====== TASK INPUTS
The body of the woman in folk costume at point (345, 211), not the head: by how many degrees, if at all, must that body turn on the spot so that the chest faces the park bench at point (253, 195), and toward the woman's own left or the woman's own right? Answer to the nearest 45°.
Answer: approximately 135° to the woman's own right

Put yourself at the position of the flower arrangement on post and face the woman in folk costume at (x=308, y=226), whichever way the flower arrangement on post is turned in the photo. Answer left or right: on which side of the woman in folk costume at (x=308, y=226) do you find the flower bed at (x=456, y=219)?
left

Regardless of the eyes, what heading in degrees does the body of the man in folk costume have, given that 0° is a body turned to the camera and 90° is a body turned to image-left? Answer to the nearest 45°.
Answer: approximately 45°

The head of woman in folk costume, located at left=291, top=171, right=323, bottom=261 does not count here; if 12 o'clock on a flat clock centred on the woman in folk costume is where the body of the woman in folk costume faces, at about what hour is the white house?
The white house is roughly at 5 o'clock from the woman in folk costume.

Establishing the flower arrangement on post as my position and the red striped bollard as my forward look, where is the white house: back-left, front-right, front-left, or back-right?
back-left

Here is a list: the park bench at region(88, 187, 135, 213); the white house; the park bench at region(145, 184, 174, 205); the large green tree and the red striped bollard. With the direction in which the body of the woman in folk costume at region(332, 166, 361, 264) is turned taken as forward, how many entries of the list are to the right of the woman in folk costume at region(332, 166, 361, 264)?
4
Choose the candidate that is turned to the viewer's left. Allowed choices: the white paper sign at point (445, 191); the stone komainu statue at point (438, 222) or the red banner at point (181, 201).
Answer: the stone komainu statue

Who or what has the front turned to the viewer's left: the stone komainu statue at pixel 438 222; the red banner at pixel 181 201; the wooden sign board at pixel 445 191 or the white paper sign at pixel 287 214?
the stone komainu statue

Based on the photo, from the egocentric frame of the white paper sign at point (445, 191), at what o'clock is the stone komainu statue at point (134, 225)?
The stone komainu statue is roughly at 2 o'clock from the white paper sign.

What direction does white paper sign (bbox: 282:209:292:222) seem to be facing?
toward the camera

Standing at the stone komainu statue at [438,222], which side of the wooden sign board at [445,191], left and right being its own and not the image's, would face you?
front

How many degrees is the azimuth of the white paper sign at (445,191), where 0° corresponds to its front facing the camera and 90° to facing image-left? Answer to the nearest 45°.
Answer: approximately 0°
============
**WHAT YOU HAVE TO DO**. Write out every line of the entries above as a numbered list, skipping the blank lines.

**EXERCISE RESPONSE**.
1. The body of the woman in folk costume at point (345, 211), not the head: by how many degrees, if at all, must that body turn on the spot so that the chest faces the park bench at point (253, 195), and toward the woman's own left or the woman's own right? Answer to the nearest 45°.
2. Answer: approximately 135° to the woman's own right
3. Put yourself at the position of the flower arrangement on post and face the woman in folk costume at (x=308, y=226), whichever way the flower arrangement on post is turned in the photo. Answer left or right: on which side of the woman in folk costume at (x=308, y=226) do you find the flower bed at (x=456, y=219)?
4. left
5. Regardless of the eyes, what heading in degrees does the body of the man in folk costume have, given that 0° is a body turned to the camera and 90° is a body turned to image-left? Answer to the nearest 45°.
6. Answer: approximately 45°
7. The head of woman in folk costume, located at left=291, top=171, right=323, bottom=261 does not count here; if 12 o'clock on a flat clock centred on the woman in folk costume is where the body of the woman in folk costume faces, at about what hour is the white house?
8. The white house is roughly at 5 o'clock from the woman in folk costume.
9. Establishing the flower arrangement on post as my position and the red striped bollard as my forward look, where is the white house: back-left, front-right, front-left, or back-right?
10. back-left
11. Here is a list: the park bench at region(88, 187, 135, 213); the white house; the park bench at region(145, 184, 174, 205); the large green tree and the red striped bollard. With the direction in which the body of the woman in folk costume at region(332, 166, 361, 264) is turned taken as forward, how many entries of the list are to the right of the woman in folk costume at region(332, 166, 361, 264)?
12. 4
13. Choose the candidate that is turned to the viewer's left. Allowed choices: the white paper sign at point (445, 191); the stone komainu statue at point (438, 222) or the red banner at point (181, 201).
14. Answer: the stone komainu statue
15. Who or what has the front turned to the viewer's left: the stone komainu statue at pixel 438 222; the red banner at pixel 181 201; the wooden sign board at pixel 445 191 or the white paper sign at pixel 287 214?
16. the stone komainu statue
17. Based on the photo, from the egocentric frame of the white paper sign at point (445, 191), at what o'clock is the stone komainu statue at point (134, 225)?
18. The stone komainu statue is roughly at 2 o'clock from the white paper sign.
19. What direction does white paper sign (bbox: 282:209:292:222) seem to be facing?
20. toward the camera
21. Standing at the stone komainu statue at [438,222], which side of the wooden sign board at [445,191], left and right being its own and not the image's, would face you?
22. front
23. How many degrees is the azimuth of the white paper sign at (445,191), where 0° corresponds to its front facing the camera and 90° to facing image-left? Answer to the nearest 45°.
24. Answer: approximately 0°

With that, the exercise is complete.